Exercise brief
In your copy, include every line of the records exactly and no picture at all.

Exercise input
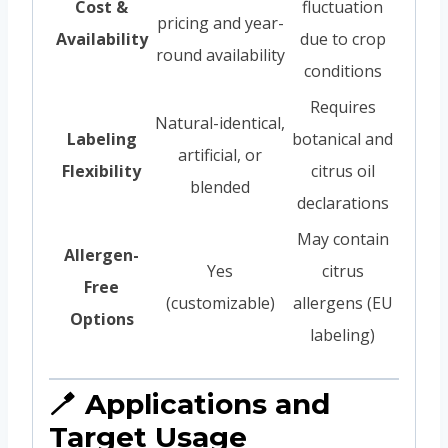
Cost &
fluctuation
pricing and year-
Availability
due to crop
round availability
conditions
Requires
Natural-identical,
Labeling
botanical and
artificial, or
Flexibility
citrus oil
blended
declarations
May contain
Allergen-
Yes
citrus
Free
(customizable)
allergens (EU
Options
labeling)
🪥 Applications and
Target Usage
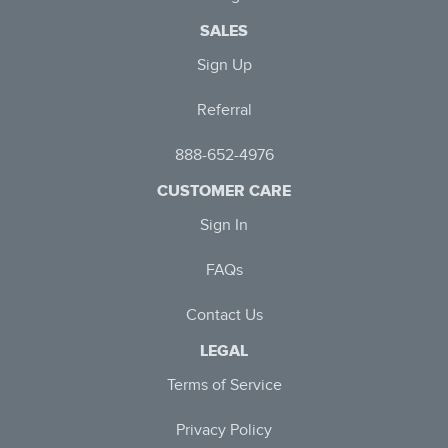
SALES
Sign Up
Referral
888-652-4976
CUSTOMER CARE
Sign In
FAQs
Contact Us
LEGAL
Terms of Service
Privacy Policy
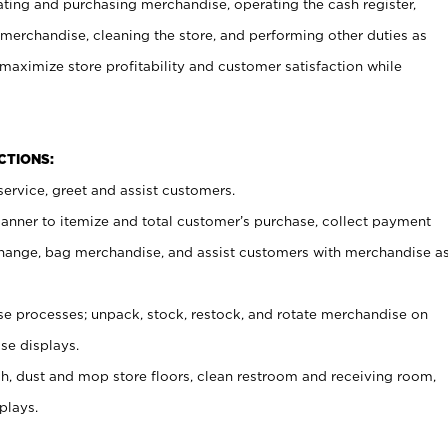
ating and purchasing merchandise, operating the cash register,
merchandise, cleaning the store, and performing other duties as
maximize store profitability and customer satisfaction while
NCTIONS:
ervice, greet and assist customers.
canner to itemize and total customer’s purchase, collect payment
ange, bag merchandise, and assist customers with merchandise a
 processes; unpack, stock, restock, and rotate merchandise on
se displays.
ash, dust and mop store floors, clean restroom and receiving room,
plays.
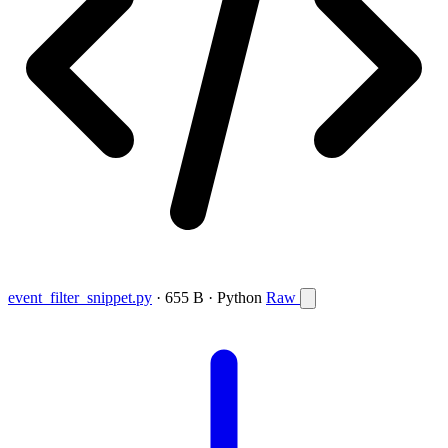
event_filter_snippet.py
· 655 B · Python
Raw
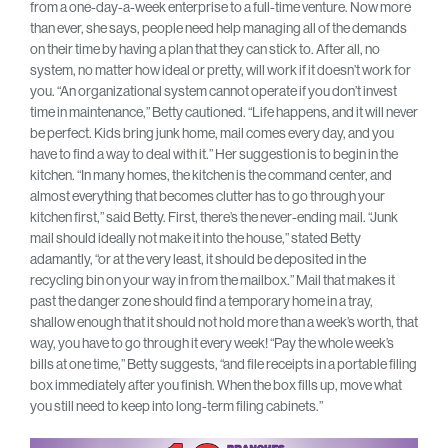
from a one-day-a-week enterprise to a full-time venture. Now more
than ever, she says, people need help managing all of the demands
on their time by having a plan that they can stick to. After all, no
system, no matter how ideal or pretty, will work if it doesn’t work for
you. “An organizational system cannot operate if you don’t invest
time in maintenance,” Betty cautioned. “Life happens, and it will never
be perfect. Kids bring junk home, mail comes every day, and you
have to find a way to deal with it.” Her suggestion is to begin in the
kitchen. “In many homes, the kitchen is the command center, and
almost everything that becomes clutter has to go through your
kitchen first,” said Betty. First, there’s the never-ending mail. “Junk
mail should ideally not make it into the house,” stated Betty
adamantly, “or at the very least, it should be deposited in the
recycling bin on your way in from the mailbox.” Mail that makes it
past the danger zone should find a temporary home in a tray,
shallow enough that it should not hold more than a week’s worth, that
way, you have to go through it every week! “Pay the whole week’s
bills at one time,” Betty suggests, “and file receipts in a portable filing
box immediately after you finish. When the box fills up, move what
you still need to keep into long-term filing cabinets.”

Task solution
Cost &
fluctuation
pricing and year-
Availability
due to crop
round availability
conditions
Requires
Natural-identical,
Labeling
botanical and
artificial, or
Flexibility
citrus oil
blended
declarations
May contain
Allergen-
Yes
citrus
Free
(customizable)
allergens (EU
Options
labeling)
🪥 Applications and
Target Usage
SALES
Sign Up
Referral
888-652-4976
CUSTOMER CARE
Sign In
FAQs
Contact Us
LEGAL
Terms of Service
Privacy Policy
ating and purchasing merchandise, operating the cash register,
merchandise, cleaning the store, and performing other duties as
maximize store profitability and customer satisfaction while
NCTIONS:
ervice, greet and assist customers.
canner to itemize and total customer’s purchase, collect payment
ange, bag merchandise, and assist customers with merchandise a
 processes; unpack, stock, restock, and rotate merchandise on
se displays.
ash, dust and mop store floors, clean restroom and receiving room,
plays.
event_filter_snippet.py
· 655 B · Python
Raw
from a one-day-a-week enterprise to a full-time venture. Now more
than ever, she says, people need help managing all of the demands
on their time by having a plan that they can stick to. After all, no
system, no matter how ideal or pretty, will work if it doesn’t work for
you. “An organizational system cannot operate if you don’t invest
time in maintenance,” Betty cautioned. “Life happens, and it will never
be perfect. Kids bring junk home, mail comes every day, and you
have to find a way to deal with it.” Her suggestion is to begin in the
kitchen. “In many homes, the kitchen is the command center, and
almost everything that becomes clutter has to go through your
kitchen first,” said Betty. First, there’s the never-ending mail. “Junk
mail should ideally not make it into the house,” stated Betty
adamantly, “or at the very least, it should be deposited in the
recycling bin on your way in from the mailbox.” Mail that makes it
past the danger zone should find a temporary home in a tray,
shallow enough that it should not hold more than a week’s worth, that
way, you have to go through it every week! “Pay the whole week’s
bills at one time,” Betty suggests, “and file receipts in a portable filing
box immediately after you finish. When the box fills up, move what
you still need to keep into long-term filing cabinets.”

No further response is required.